The aunt and uncle do not need to fill out a T1776 if they are not charging market rent. And if they are not charging market rent, they don't need to keep receipts etc. for the purposes of claiming these expenses as deductions against rent. 

The capital cost allowance (not actually "depreciation," but a tax concept designed to allow for the effects of depreciation of a capital asset over time) does not need to be claimed and should not be claimed in this circumstance, because they are not converting the asset to an income property. (They are retaining it as a capital asset, however.)

Aunt and uncle should get tax advice w/r/t to the principal residence exemption. 

Nephew should live there and pay under-market "rent" without claiming it. Aunt and uncle should not claim expenses against this "rental income," as it is not actually rental income and should not be reported. Everyone should keep good financial records if questioned by CRA.


----------



## carverman (Nov 8, 2010)

MoneyGal said:


> The aunt and uncle do not need to fill out a T1776 if they are not charging market rent. And if they are not charging market rent, they don't need to keep receipts etc. for the purposes of claiming these expenses as deductions against rent.

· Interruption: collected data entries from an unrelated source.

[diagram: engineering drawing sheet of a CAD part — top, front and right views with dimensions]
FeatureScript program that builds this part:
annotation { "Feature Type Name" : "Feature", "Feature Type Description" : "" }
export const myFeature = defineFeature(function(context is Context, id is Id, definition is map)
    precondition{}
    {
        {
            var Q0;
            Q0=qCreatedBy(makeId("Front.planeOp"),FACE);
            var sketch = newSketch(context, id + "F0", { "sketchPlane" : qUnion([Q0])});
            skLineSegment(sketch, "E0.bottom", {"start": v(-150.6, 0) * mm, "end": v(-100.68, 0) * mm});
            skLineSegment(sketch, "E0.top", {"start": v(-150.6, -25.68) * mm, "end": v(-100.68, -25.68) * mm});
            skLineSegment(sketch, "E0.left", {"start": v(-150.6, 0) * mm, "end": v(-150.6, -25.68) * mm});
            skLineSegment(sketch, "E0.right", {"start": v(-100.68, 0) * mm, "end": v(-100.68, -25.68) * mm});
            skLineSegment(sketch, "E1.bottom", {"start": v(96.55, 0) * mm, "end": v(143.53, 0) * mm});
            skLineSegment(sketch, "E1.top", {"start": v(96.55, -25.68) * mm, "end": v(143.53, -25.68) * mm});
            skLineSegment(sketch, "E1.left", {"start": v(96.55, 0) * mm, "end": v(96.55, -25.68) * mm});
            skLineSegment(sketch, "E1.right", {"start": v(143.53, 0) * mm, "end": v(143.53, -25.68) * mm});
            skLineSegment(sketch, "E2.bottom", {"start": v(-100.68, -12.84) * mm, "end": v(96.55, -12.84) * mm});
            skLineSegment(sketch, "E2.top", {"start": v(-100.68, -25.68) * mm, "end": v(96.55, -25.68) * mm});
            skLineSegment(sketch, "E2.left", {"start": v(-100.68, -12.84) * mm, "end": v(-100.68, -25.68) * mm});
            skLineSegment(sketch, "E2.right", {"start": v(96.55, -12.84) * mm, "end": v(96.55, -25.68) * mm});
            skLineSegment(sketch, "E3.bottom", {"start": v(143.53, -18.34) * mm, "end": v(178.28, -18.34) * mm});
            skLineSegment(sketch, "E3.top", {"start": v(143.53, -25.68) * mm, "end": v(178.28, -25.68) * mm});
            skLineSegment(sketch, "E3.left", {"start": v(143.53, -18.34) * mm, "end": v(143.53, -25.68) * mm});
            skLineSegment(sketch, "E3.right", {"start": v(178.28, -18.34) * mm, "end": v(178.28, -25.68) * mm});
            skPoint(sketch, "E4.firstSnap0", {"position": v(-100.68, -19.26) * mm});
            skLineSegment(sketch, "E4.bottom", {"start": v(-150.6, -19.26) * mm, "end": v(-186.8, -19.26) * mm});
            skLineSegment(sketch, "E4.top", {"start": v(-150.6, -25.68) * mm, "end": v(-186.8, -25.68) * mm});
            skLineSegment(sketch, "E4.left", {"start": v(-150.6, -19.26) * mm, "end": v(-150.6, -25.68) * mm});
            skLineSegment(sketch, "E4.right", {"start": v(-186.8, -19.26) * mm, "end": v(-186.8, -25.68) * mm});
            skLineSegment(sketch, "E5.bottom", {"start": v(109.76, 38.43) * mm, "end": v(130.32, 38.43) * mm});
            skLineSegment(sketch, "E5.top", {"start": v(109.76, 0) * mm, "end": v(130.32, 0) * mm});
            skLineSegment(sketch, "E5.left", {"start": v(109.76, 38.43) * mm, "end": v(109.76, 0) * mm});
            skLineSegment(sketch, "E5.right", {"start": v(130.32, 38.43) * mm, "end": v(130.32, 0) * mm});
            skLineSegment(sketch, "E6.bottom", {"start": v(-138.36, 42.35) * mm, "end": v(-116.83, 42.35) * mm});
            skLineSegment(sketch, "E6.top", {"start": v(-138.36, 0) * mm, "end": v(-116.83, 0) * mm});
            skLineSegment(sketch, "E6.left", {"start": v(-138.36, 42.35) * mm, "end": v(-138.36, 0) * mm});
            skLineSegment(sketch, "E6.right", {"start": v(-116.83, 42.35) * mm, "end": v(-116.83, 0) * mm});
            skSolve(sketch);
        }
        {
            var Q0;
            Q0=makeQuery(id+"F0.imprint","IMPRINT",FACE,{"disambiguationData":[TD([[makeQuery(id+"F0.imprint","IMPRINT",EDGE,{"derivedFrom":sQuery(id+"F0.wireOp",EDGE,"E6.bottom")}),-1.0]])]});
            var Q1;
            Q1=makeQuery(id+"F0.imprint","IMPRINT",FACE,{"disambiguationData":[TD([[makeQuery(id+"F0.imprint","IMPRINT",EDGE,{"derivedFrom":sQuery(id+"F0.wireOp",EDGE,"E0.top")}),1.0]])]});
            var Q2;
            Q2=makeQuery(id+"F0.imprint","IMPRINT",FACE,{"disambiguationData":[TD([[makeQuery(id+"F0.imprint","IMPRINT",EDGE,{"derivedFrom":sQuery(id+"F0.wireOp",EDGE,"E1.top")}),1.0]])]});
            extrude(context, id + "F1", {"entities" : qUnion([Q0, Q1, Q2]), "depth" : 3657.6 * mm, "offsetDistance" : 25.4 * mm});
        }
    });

Makes sense M,G,..that's what I would be doing. The only thing is that if anyone is paying rent and decides to fill in "rent paid", "number of months". landlord and address of rent to collect OTB benefits on the ON479
form I think..that sets a paper trail for CRA, as the OTB benefit paid out will be determined by the taxable income and the rent paid. 



> The capital cost allowance (not actually "depreciation," but a tax concept designed to allow for the effects of depreciation of a capital asset over time) does not need to be claimed and should not be claimed in this circumstance, because they are not converting the asset to an income property. (They are retaining it as a capital asset, however.)


I was thinking more of the original roof not being repaired and depreciated, or the foundation leaking, or maybe the next door neighbor painting their side purple, affecting FMV.




> Nephew should live there and pay under-market "rent" without claiming it. Aunt and uncle should not claim expenses against this "rental income," as it is not actually rental income and should not be reported. Everyone should keep good financial records if questioned by CRA.


Makes perfect sense to me..until they rent it out to others.


----------



## B77a (Apr 9, 2014)

Thanks for your replies, the idea is i would be staying here indefinitely but for the next year or two the below market rent i am paying would go towards repairs then after wards there would be a small profit but of course still below market rent
In theory there will not be future renters, but of course anything can happen.


Is it worth calling CRA and asking any questions i have or will that just trigger audits or other problems?


----------



## carverman (Nov 8, 2010)

B77a said:


> Thanks for your replies, the idea is i would be staying here indefinitely but for the next year or two the below market rent i am paying would go towards repairs then after wards there would be a small profit but of course still below market rent
> In theory there will not be future renters, but of course anything can happen.
> 
> 
> Is it worth calling CRA and asking any questions i have or will that just trigger audits or other problems?


Just keep it "under your hat" as they say..this is "family business"..no need to get CRA involved. If your parents decide to rent to outsiders, then yes, they will have to declare
rental income because the renters could be claiming Ontario benefits. The renters could go to H&R Block and have them fill out ONBEN(ontario benefits)..which then asks to
fill out PART A (Amount paid for a principal residence in "2014"..line 6089 (total amount of rent paid for your principal residence) and
PART B (Declaration ...."I declare the following information about my principal residence(s) in Ontario during 2014..

Address--------------------------Postal Code----------------Number of months resident--------------------Amount paid-----------------Names of Landlords, muncipality, or supplier

So once they fill that out, CRA and Ontario have a paper trail to determine who is renting out the premises. The renters get some benefits from the Ontario gov't filling
out this form, but it is not compulsory..if you don't fill it out, they can't determine how much of the Trillium benefit to be paid, so the renters won't get it.

You, living in the premises as family, do not have to fill this out..but at the same time, you won't get the OTB, and whatever "payment arrangement" you decide to help out
your parents, that's entirely between you and your parents, who own the house.


----------